THE TASKS:
1 > According to the Zen history lecture notes, which Indian Prakrit term is the word zen a transliteration of?
2 > Continue the text on the history of Zen, picking up right after its last sentence.

##### SOURCE PASSAGE #####

The History of Zen: Discovering the Roots of Sōtō Zen (1)
From Prof. KAGAMISHIMA Genryū’s Zengaku gairon kōgi nōto
(Introduction to Zen Studies Lecture Notes)
Note: This History of Zen is based on the lecture notes of the course titled “Introduction to Zen Studies” （禅学概論）taught in the Buddhist Studies Department some forty years ago by the former Chancellor of Komazawa University, Prof. KAGAMISHIMA Genryū鏡島元隆 (1912–2001), which was put into written form by current teachers in the Buddhist Studies Department who attended those lectures. The present material corresponds to Chapter One of that material (Chapter Two concerns “Zen Thought”). The research is forty years old, and there are points that should be emended based on academic advancements since that time. Nevertheless, the material outlines the gist of the traditional understanding of the history of Zen as passed down within the Sōtō-shū. In order to facilitate an understanding of the traditional history of Zen from Śākyamuni Buddha in India to Japanese Sōtō-shū, we have released Prof. Kagamishima’s Introduction to Zen Studies Lecture Notes (Chapter One, The History of Zen) with a few changes. The minor changes made include the addition of notes for the sake of convenience, and (in the Japanese version) the readings of some characters have also been added.
Chapter One: Meditation in India
The word zen is a transliteration of the Indian Prakrit term jhāna with the final vowel dropped (jhān). Jhāna is translated as meditation, contemplation, or mental concentration, therefore the transliterated word zen also means the same.
Zen is understood today as a cultivation method unique to Buddhism, but in India before the term was adopted into Buddhist practice it denoted a generally practiced mental concentration. From very ancient times in India, meditation was practiced sitting quietly in forests or under a tree. Therefore, the full lotus position結跏趺坐*1 or half lotus position半跏趺坐*2 that were understood in later times as unique to the Zen school did not actually originate with Śākyamuni Buddha, the founder of Buddhism, but were practiced generally from more ancient times. Śākyamuni Buddha simply introduced these postures to Buddhism.

##### DATASET ENTRIES #####

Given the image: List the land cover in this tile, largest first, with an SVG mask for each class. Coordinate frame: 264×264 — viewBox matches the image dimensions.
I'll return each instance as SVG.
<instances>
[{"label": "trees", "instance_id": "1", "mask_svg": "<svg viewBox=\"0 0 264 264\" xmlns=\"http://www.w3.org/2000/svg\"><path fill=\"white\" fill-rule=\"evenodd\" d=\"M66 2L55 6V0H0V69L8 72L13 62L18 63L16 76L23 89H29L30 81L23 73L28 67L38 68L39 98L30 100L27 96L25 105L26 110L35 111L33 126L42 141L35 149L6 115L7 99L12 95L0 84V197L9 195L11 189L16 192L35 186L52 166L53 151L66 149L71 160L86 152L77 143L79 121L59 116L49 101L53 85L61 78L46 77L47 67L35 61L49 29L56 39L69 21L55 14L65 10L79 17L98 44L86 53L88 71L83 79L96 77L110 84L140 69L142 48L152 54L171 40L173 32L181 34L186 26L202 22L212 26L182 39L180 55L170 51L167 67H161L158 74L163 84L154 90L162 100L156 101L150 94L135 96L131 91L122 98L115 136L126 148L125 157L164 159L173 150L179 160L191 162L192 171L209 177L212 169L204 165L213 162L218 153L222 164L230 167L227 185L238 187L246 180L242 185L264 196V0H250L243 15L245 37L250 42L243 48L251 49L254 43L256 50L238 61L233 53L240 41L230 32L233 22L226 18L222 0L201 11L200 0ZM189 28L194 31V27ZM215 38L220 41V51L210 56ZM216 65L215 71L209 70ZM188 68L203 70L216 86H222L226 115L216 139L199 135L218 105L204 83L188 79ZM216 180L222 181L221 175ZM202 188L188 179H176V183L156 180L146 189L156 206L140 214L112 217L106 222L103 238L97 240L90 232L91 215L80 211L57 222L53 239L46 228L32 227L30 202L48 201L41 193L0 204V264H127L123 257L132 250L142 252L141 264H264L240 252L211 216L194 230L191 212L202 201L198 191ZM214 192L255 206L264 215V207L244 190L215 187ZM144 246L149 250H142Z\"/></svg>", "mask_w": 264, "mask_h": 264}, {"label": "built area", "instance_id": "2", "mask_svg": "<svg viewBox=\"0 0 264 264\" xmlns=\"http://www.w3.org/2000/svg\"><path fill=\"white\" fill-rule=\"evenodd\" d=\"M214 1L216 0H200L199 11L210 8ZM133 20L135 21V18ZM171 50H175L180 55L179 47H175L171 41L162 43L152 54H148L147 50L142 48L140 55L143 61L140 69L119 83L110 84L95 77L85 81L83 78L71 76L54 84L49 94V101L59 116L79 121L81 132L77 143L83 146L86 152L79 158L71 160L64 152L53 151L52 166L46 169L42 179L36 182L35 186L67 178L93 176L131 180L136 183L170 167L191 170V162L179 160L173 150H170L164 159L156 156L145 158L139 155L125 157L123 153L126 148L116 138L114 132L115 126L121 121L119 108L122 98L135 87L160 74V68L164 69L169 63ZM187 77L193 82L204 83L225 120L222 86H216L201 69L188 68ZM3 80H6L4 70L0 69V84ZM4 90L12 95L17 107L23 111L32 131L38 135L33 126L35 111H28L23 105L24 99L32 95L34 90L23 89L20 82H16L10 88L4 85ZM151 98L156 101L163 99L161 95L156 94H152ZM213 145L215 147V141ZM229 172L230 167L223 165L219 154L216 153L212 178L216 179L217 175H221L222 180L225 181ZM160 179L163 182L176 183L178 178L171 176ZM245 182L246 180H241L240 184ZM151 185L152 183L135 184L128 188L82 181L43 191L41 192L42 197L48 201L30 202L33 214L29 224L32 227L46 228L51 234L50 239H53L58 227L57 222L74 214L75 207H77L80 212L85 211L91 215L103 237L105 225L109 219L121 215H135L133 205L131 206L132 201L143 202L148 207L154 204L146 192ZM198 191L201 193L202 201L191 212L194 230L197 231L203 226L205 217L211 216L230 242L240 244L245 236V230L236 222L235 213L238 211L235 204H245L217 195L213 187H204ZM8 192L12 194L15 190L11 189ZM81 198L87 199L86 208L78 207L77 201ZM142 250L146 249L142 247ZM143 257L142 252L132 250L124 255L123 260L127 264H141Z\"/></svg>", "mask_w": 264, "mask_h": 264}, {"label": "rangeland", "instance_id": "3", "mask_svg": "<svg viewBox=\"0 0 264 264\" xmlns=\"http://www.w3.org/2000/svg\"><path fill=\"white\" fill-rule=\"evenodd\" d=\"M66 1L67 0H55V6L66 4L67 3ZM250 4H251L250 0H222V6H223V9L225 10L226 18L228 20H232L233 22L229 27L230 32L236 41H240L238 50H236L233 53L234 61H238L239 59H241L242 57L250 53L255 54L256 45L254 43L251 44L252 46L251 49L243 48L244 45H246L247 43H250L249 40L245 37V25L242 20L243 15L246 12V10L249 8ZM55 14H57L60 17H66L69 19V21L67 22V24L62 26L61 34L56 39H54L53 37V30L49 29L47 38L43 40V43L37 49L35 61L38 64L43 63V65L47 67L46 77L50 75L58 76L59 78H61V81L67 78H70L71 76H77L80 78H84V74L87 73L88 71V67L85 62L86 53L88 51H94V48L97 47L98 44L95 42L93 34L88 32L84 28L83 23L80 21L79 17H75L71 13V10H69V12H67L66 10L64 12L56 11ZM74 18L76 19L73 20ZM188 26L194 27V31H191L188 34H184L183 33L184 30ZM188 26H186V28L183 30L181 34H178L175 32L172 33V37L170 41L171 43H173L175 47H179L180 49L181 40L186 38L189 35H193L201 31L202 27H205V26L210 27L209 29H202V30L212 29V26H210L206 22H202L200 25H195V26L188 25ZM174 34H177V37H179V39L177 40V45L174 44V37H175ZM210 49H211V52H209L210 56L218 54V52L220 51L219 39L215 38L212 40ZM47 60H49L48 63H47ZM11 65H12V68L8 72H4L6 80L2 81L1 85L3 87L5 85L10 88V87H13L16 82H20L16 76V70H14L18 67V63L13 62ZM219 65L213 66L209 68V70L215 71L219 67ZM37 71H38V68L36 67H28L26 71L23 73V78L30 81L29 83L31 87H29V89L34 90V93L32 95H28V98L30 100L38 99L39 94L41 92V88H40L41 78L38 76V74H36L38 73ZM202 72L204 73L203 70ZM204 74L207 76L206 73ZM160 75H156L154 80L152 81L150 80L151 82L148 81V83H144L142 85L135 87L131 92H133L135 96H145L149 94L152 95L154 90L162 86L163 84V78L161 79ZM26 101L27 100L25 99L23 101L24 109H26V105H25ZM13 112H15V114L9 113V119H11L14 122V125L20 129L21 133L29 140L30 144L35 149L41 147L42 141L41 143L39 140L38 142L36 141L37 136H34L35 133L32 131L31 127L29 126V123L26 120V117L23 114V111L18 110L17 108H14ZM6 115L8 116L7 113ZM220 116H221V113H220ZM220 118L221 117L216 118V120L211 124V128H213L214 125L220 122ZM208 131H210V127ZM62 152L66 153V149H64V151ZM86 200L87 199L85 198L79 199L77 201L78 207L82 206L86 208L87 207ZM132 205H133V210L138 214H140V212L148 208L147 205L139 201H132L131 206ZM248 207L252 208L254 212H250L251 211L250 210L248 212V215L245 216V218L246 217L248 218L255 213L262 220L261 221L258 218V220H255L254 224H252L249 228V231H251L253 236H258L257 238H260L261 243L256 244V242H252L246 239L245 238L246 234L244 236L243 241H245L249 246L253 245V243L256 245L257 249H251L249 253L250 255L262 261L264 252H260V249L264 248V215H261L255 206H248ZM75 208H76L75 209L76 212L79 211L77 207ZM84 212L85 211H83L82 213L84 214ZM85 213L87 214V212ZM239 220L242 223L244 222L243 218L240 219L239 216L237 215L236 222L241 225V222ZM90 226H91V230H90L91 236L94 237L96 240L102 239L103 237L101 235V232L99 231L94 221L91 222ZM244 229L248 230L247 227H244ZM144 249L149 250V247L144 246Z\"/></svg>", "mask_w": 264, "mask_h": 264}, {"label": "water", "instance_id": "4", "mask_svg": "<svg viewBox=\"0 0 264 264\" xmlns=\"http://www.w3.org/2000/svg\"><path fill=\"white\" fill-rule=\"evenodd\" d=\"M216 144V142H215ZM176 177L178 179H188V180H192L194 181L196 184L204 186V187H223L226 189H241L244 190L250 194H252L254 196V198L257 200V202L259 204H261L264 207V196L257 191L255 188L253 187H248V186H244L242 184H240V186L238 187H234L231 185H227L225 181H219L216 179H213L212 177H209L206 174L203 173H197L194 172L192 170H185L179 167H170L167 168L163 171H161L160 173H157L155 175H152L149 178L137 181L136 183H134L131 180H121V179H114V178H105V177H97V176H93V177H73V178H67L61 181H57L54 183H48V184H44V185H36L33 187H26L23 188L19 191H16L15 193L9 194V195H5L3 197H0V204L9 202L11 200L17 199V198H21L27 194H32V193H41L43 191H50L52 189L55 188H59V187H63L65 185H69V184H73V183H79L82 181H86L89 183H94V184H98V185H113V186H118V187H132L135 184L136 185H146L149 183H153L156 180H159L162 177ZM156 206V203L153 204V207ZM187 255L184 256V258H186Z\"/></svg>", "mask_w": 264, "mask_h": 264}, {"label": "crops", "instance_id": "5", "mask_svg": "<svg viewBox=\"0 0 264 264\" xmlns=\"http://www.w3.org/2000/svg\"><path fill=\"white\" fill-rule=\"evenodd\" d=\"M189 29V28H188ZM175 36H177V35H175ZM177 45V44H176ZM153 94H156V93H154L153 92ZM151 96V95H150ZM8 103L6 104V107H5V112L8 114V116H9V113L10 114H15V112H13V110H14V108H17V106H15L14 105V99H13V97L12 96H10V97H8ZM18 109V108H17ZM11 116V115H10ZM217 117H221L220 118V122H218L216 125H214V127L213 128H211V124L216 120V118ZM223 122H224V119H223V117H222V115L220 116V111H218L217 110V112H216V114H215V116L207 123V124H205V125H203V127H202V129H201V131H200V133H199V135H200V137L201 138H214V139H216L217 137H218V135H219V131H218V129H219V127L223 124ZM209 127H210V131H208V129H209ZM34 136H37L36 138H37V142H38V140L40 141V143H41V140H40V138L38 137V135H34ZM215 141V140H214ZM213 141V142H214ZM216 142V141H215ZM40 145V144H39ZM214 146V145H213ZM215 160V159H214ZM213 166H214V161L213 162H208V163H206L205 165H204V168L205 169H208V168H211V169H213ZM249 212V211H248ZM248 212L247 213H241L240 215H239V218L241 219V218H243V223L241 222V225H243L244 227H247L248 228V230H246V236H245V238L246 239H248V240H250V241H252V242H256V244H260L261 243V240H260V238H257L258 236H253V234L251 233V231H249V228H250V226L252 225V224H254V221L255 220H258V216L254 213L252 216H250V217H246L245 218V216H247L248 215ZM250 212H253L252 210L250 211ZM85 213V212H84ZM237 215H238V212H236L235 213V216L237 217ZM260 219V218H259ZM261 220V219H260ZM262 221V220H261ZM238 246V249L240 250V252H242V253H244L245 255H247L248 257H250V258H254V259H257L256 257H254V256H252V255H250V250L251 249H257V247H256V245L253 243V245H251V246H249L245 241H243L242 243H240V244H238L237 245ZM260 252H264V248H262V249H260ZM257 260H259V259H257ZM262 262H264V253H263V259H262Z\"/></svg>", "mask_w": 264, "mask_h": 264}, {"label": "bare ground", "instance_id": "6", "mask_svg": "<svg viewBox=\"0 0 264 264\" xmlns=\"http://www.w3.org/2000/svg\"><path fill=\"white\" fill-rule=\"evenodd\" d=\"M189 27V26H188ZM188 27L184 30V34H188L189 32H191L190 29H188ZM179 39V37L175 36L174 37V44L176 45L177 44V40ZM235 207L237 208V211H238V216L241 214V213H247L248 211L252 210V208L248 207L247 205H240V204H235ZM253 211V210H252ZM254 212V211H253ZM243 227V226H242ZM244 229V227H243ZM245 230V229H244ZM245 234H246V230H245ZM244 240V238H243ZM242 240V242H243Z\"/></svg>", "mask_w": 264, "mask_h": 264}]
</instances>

#####

RESPONSES TO THE EXERCISE:
1 > Zen transliterates the Prakrit term jhāna with the final vowel dropped (jhān).

2 >
This was the most appropriate practice method for a place like India, which is hot all year round and furthermore has a long three-month rainy season.
The reason that the Indians cultivated such meditation was because the Indians then, and today as well, mostly lived under harsh conditions. From ancient times the Indians thought that the only way to escape the sufferings of their lives was by identifying with an absolute being. The cultivation method for becoming one with the absolute being was meditation (or zazen, seated meditation). This type of cultivation is called yoga in India, and one who practices that method is called a yogin, and one who perfects it was known as a muni.
The cultivation of yoga was practiced in every Indian religion, and Śākyamuni Buddha adopted the common Indian religious practice of meditation into his Buddhism. Accordingly, meditation was originally not unique to Buddhism, but was rather generally practiced in Indian religions since ancient times.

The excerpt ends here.